Yves Rossy is soaked in champagne by team members after landing at the South Foreland lighthouse at Dover

Yves Rossy is soaked in champagne by team members after landing at the South Foreland lighthouse at Dover. Photograph: Peter Macdiarmid/Getty Images

Swiss daredevil Yves Rossy today became the first person to cross the English Channel using only a jet-propelled wing trapped to his back.

After two previous attempts were postponed because of bad weather everything went to plan for Rossy's 9 minutes and 32 second flight. He was helped on his way by a tailwind that cut his flight time by around two and a half minutes compared with his calculations before the attempt.

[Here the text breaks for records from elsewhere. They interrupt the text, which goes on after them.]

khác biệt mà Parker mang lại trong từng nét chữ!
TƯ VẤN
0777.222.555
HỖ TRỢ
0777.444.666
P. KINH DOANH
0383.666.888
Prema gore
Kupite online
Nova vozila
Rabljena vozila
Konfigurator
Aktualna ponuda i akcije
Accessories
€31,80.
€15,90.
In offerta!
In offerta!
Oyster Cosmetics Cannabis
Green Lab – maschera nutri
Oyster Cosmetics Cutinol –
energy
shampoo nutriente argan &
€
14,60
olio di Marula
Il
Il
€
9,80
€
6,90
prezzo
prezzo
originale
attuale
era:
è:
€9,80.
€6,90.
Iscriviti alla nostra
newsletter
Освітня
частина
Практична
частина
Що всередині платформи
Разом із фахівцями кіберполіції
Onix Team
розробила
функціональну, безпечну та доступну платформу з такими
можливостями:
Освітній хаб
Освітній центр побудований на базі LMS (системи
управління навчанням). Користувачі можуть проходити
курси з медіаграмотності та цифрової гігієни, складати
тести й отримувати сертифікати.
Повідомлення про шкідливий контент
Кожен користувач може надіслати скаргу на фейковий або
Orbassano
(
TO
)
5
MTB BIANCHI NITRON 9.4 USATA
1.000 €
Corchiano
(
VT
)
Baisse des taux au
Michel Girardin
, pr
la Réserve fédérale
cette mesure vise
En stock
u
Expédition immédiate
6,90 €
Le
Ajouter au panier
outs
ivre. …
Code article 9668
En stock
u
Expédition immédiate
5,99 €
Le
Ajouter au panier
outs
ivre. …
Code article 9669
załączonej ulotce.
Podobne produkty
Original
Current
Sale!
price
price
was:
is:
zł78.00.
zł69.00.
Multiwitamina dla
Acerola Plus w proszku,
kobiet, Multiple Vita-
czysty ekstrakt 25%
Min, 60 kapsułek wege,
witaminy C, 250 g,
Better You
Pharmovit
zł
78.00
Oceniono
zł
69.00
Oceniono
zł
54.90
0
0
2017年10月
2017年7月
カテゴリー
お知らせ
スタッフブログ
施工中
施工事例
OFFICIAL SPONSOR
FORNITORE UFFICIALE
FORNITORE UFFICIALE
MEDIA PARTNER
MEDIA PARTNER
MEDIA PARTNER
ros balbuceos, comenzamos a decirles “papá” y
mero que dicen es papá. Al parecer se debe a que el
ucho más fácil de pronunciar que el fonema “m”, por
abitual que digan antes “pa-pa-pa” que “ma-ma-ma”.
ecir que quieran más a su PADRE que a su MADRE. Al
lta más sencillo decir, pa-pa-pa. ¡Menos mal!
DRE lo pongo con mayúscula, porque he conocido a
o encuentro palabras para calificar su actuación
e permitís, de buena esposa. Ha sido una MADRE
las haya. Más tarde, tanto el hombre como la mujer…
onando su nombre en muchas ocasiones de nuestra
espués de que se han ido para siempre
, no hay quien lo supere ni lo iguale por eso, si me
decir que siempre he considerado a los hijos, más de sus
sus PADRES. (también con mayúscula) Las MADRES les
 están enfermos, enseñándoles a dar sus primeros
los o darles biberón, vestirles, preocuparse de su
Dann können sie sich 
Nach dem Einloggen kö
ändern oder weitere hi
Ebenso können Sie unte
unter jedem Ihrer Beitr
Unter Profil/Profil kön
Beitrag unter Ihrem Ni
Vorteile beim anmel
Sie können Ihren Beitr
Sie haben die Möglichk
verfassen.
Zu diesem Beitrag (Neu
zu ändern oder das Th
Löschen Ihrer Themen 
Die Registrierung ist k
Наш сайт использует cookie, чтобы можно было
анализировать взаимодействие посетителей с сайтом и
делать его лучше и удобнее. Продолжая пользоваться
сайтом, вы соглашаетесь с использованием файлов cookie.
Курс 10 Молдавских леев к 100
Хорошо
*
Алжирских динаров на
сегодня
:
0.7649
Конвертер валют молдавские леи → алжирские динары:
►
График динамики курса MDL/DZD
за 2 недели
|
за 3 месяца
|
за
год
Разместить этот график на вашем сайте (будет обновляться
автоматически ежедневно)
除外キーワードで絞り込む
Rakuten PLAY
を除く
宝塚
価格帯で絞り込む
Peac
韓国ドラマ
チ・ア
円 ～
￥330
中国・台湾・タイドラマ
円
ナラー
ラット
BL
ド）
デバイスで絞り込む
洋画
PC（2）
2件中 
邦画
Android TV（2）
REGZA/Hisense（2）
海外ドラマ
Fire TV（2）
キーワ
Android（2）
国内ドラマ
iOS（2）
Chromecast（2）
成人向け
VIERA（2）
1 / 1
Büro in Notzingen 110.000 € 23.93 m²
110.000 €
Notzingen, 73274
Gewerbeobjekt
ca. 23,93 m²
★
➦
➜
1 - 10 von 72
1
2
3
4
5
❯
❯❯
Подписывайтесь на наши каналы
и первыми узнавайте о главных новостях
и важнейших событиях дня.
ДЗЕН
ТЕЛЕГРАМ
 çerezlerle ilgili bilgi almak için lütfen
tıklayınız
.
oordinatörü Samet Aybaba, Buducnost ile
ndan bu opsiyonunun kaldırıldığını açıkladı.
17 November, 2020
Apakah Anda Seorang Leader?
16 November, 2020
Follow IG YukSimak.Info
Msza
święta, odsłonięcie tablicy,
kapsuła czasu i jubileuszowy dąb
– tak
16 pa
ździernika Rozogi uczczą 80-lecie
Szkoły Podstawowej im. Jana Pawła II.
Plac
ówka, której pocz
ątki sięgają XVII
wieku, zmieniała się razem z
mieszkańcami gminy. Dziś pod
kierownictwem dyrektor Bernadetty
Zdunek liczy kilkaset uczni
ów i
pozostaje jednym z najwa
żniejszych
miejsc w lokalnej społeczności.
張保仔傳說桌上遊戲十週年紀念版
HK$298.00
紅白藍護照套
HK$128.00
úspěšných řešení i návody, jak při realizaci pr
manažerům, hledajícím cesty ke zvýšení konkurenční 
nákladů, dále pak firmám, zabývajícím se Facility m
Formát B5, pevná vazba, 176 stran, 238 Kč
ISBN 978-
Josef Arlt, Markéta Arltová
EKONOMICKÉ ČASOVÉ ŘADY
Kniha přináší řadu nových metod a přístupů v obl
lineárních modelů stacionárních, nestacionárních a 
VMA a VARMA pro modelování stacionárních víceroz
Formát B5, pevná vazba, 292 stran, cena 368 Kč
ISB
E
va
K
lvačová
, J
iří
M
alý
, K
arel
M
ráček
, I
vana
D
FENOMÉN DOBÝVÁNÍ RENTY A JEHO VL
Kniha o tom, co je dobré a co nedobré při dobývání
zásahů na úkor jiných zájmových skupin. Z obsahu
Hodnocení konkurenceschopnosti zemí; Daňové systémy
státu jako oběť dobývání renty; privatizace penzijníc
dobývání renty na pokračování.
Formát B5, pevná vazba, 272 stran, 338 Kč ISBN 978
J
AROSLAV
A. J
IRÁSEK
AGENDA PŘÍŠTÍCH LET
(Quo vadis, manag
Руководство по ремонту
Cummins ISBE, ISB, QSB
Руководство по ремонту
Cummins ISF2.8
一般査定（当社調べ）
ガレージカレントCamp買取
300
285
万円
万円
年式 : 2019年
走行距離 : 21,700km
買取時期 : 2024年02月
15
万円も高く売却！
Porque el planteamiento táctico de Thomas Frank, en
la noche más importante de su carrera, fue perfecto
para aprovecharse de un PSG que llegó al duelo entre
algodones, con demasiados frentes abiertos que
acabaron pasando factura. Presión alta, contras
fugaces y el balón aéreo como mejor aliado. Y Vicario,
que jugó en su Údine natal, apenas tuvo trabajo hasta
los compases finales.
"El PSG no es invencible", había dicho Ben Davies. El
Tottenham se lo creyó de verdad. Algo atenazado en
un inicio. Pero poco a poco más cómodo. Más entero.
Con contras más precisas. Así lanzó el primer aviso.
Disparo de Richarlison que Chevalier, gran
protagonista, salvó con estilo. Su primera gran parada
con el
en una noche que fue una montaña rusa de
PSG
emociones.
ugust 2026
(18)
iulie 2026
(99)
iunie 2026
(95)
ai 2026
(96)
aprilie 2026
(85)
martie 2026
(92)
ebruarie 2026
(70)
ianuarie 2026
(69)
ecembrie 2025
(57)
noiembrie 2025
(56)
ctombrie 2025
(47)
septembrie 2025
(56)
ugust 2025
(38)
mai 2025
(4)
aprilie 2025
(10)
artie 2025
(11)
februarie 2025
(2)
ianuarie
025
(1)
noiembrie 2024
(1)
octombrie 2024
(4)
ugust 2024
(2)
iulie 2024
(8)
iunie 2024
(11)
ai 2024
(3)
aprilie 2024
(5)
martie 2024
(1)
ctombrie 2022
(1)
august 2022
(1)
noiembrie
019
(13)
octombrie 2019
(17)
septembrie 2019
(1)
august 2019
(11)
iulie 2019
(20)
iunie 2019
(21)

As he crossed the White Cliffs of Dover just after 1.05pm Rossy even had enough fuel left in the four kerosene-burning turbines powering his self-designed, homemade device for some celebratory aerobatics to entertain the crowds gathered below.

He then deployed his parachute and drifted gently downwards, waving his legs excitedly. Rossy's ungainly face-in-the-dirt landing contrasted with the elegance of his high-altitude flight through the crystal blue autumn sky.

The self-styled FusionMan declared that he felt "great, really great" shortly after touching down from the historic flight. He said he dedicated the achievement to his support team who had made it all possible.

"Because I am the only one who did cross under this wing, but so many people crossed with me I want to say 'thank you'," he said.

The 49-year-old former fighter pilot who now flies for Swiss International airlines, was taken to a height of 2,500 metres by a Pilatus support plane which, once he jumped out, guided him on his route.
There was also a search and rescue helicopter on hand in case he landed in the sea, and another helicopter to film him in the air. Another plane flew above him to relay the pictures.

Rossy said he wanted others to have the same experience. "Next is to continue this project. I am so happy," he said when he reached the ground.

"With that crossing I showed it is possible to fly a little bit like a bird. I am full of hope there will be many in the near future."